I might still have one or two at New Years or grander parties, but the everyday smoking stops now. There's GH (boyfuriendo) support, there's gum and there's a a goal: Tokyo.

While youre wishing me luck, you can also make yourself puricute!
Now if just everyone who's supposed to send me money would, this could be totally awesome.

Thursday, August 27

On blogging

I think, thing is.. thing was. Is. I mean, have you read the blogs out there? Like, really read them?
It's like every commenter on youtube also has a blog, where they discuss other bloggers and (apperently) awful spelling/grammar. Often with horrible spelling/grammar.

I cant speak for anyone else, but re: swedish bloggers? Y'all bollocks, neo-nazis and anal. Were your teachers really that terrifying, that you feel the need to attack strangers left and right, implying that people who cant be bothered with spell-checks have lower IQ?
(The irony of complaining about people complaining in blogs in my blog is not lost on me).

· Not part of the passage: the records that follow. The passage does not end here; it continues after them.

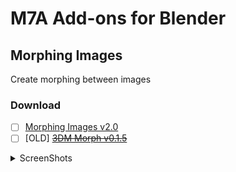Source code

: # M7A Add-ons for Blender

## Morphing Images
Create morphing between images
### Download
- [ ] [Morphing Images v2.0]([https://github.com/3DMish/m7a-addons/releases/download/MorphingImages/m7a_morph_v2.py)
- [ ] [OLD] [~~3DM Morph v0.1.5~~](https://github.com/3DMish/m7a-addons/raw/main/morphing-images/old_versions/3dm_morph.py?inline=false)

<details><summary>ScreenShots</summary>
<img src="https://github.com/3DMish/m7a-addons/raw/main/morphing-images/screenshot_1.png" />
<img src="https://github.com/3DMish/m7a-addons/raw/main/morphing-images/screenshot_2.png" />
</details>
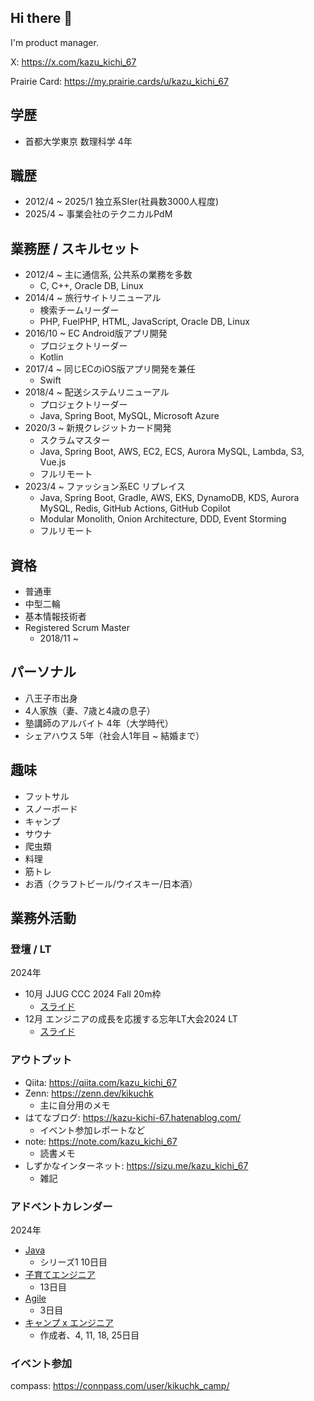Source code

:## Hi there 👋

I'm product manager.

X: https://x.com/kazu_kichi_67

Prairie Card: https://my.prairie.cards/u/kazu_kichi_67

## 学歴

- 首都大学東京 数理科学 4年

## 職歴

- 2012/4 ~ 2025/1 独立系SIer(社員数3000人程度)
- 2025/4 ~ 事業会社のテクニカルPdM

## 業務歴 / スキルセット

- 2012/4 ~ 主に通信系, 公共系の業務を多数
  - C, C++, Oracle DB, Linux
- 2014/4 ~ 旅行サイトリニューアル
  - 検索チームリーダー
  - PHP, FuelPHP, HTML, JavaScript, Oracle DB, Linux
- 2016/10 ~ EC Android版アプリ開発
  - プロジェクトリーダー
  - Kotlin
- 2017/4 ~ 同じECのiOS版アプリ開発を兼任
  - Swift
- 2018/4 ~ 配送システムリニューアル
  - プロジェクトリーダー
  - Java, Spring Boot, MySQL, Microsoft Azure
- 2020/3 ~ 新規クレジットカード開発
  - スクラムマスター
  - Java, Spring Boot, AWS, EC2, ECS, Aurora MySQL, Lambda, S3, Vue.js
  - フルリモート
- 2023/4 ~ ファッション系EC リプレイス
  - Java, Spring Boot, Gradle, AWS, EKS, DynamoDB, KDS, Aurora MySQL, Redis, GitHub Actions, GitHub Copilot
  - Modular Monolith, Onion Architecture, DDD, Event Storming
  - フルリモート

## 資格

- 普通車
- 中型二輪
- 基本情報技術者
- Registered Scrum Master
  - 2018/11 ~

## パーソナル

- 八王子市出身
- 4人家族（妻、7歳と4歳の息子）
- 塾講師のアルバイト 4年（大学時代）
- シェアハウス 5年（社会人1年目 ~ 結婚まで）

## 趣味

- フットサル
- スノーボード
- キャンプ
- サウナ
- 爬虫類
- 料理
- 筋トレ
- お酒（クラフトビール/ウイスキー/日本酒）

## 業務外活動

### 登壇 / LT

2024年

- 10月 JJUG CCC 2024 Fall 20m枠
  - [スライド](https://speakerdeck.com/kazu_kichi_67/java-x-spring-bootzhi-apurikesiyonnokorudosutatonili-tixiang-kau)
- 12月 エンジニアの成長を応援する忘年LT大会2024 LT
  - [スライド](https://speakerdeck.com/kazu_kichi_67/engineers-lt-year-end-2024)

### アウトプット

- Qiita: https://qiita.com/kazu_kichi_67
- Zenn: https://zenn.dev/kikuchk
  - 主に自分用のメモ
- はてなブログ: https://kazu-kichi-67.hatenablog.com/
  - イベント参加レポートなど
- note: https://note.com/kazu_kichi_67
  - 読書メモ
- しずかなインターネット: https://sizu.me/kazu_kichi_67
  - 雑記 

### アドベントカレンダー

2024年

- [Java](https://qiita.com/advent-calendar/2024/java)
  - シリーズ1 10日目
- [子育てエンジニア](https://adventar.org/calendars/10811)
  - 13日目
- [Agile](https://adventar.org/calendars/10757)
  - 3日目
- [キャンプ x エンジニア](https://adventar.org/calendars/11140)
  - 作成者、4, 11, 18, 25日目

### イベント参加

compass: https://connpass.com/user/kikuchk_camp/

<!--
**kazu-kichi-67/kazu-kichi-67** is a ✨ _special_ ✨ repository because its `README.md` (this file) appears on your GitHub profile.

Here are some ideas to get you started:

- 🔭 I’m currently working on ...
- 🌱 I’m currently learning ...
- 👯 I’m looking to collaborate on ...
- 🤔 I’m looking for help with ...
- 💬 Ask me about ...
- 📫 How to reach me: ...
- 😄 Pronouns: ...
- ⚡ Fun fact: ...
-->
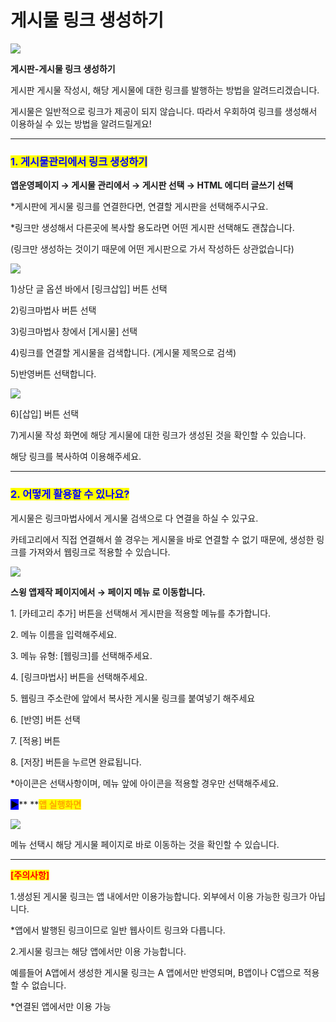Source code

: # 게시물 링크 생성하기

![](https://wp.swing2app.co.kr/wp-content/uploads/2021/04/%EA%B2%8C%EC%8B%9C%EB%AC%BC%EB%A7%81%ED%81%AC%EC%83%9D%EC%84%B1%EC%A0%9C%EB%AA%A9.png)

**게시판-게시물 링크 생성하기**

게시판 게시물 작성시, 해당 게시물에 대한 링크를 발행하는 방법을 알려드리겠습니다.

게시물은 일반적으로 링크가 제공이 되지 않습니다. 따라서 우회하여 링크를 생성해서 이용하실 수 있는 방법을 알려드릴게요!

***

### <mark style="color:blue;">**1. 게시물관리에서 링크 생성하기**</mark>&#x20;

**앱운영페이지 → 게시물 관리에서 → 게시판 선택 → HTML 에디터 글쓰기 선택**

\*게시판에 게시물 링크를 연결한다면, 연결할 게시판을 선택해주시구요.

\*링크만 생성해서 다른곳에 복사할 용도라면 어떤 게시판 선택해도 괜찮습니다.&#x20;

&#x20;(링크만 생성하는 것이기 때문에 어떤 게시판으로 가서 작성하든 상관없습니다)

![](https://wp.swing2app.co.kr/wp-content/uploads/2021/04/%EA%B2%8C%EC%8B%9C%EB%AC%BC%EB%A7%81%ED%81%AC%EC%83%9D%EC%84%B11.png)

1\)상단 글 옵션 바에서 \[링크삽입] 버튼 선택

2\)링크마법사 버튼 선택&#x20;

3\)링크마법사 창에서 \[게시물] 선택

4\)링크를 연결할 게시물을 검색합니다. (게시물 제목으로 검색)&#x20;

5\)반영버튼 선택합니다.&#x20;



![](https://wp.swing2app.co.kr/wp-content/uploads/2021/04/%EA%B2%8C%EC%8B%9C%EB%AC%BC%EB%A7%81%ED%81%AC%EC%83%9D%EC%84%B12.png)

6\)\[삽입] 버튼 선택

7\)게시물 작성 화면에 해당 게시물에 대한 링크가 생성된 것을 확인할 수 있습니다.

해당 링크를 복사하여 이용해주세요.

***

### <mark style="color:blue;">**2. 어떻게 활용할 수 있나요?**</mark>

게시물은 링크마법사에서 게시물 검색으로 다 연결을 하실 수 있구요.

카테고리에서 직접 연결해서 쓸 경우는 게시물을 바로 연결할 수 없기 때문에, 생성한 링크를 가져와서 웹링크로 적용할 수 있습니다.

![](https://wp.swing2app.co.kr/wp-content/uploads/2021/04/%EA%B2%8C%EC%8B%9C%EB%AC%BC%EB%A7%81%ED%81%AC%EC%83%9D%EC%84%B13.png)

**스윙 앱제작 페이지에서 →  페이지 메뉴 로 이동합니다.**&#x20;

1\. \[카테고리 추가] 버튼을 선택해서 게시판을 적용할 메뉴를 추가합니다.&#x20;

2\. 메뉴 이름을 입력해주세요.

3\. 메뉴 유형: \[웹링크]를 선택해주세요.

4\. \[링크마법사] 버튼을 선택해주세요.

5\. 웹링크 주소란에 앞에서 복사한 게시물 링크를 붙여넣기 해주세요

6\. \[반영] 버튼 선택

7\. \[적용] 버튼

8\. \[저장] 버튼을 누르면 완료됩니다.

\*아이콘은 선택사항이며, 메뉴 앞에 아이콘을 적용할 경우만 선택해주세요.&#x20;



<mark style="background-color:blue;">**▶**</mark>**  **<mark style="color:orange;">**앱 실행화면**</mark>

![](https://wp.swing2app.co.kr/wp-content/uploads/2021/04/%EB%85%B9%ED%99%94\_2021\_04\_29\_15\_50\_23\_219.gif)

메뉴 선택시 해당 게시물 페이지로 바로 이동하는 것을 확인할 수 있습니다.&#x20;

***

<mark style="color:red;">**\[주의사항]**</mark>

1.생성된 게시물 링크는 앱 내에서만 이용가능합니다. 외부에서 이용 가능한 링크가 아닙니다.&#x20;

\*앱에서 발행된 링크이므로 일반 웹사이트 링크와 다릅니다.

2.게시물 링크는 해당 앱에서만 이용 가능합니다.

예를들어 A앱에서 생성한 게시물 링크는 A 앱에서만 반영되며, B앱이나 C앱으로 적용할 수 없습니다.

\*연결된 앱에서만 이용 가능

I guess, having done this a couple of years, some of us feel intitled to some sort of respect or at least, a belittling smile here behind our screens. But we dont. Or, rather, I dont. I dont blog.
I cant tell this fukre apart from the rest of them (hint: there's less pics up). So, no, I dont have a header promising that this blog will entail "everything in my crazy life and head *teehee*" but part from that?

There's no way for me to run a study blog without the student. There's no way, for me, to go back to doing what we used to, my head doesnt work like that anymore. Maybe it would, if things were different, really no point in doing ifs.

As you can see, Im still horribly inconsistent with my 's. All is well.

ps. Appropå inlägget nedan så är det ju oftast så att jag vill dricka öl när jag träffar världens bästa vänner, inte att de pånåtsätt tvingar den på mig. Jag blir bara lessen när jag inte har råd att dricka öl med världens bästa vänner, och så gör jag ingenting istället. Det låter ju lite dumt, men så är det. ds.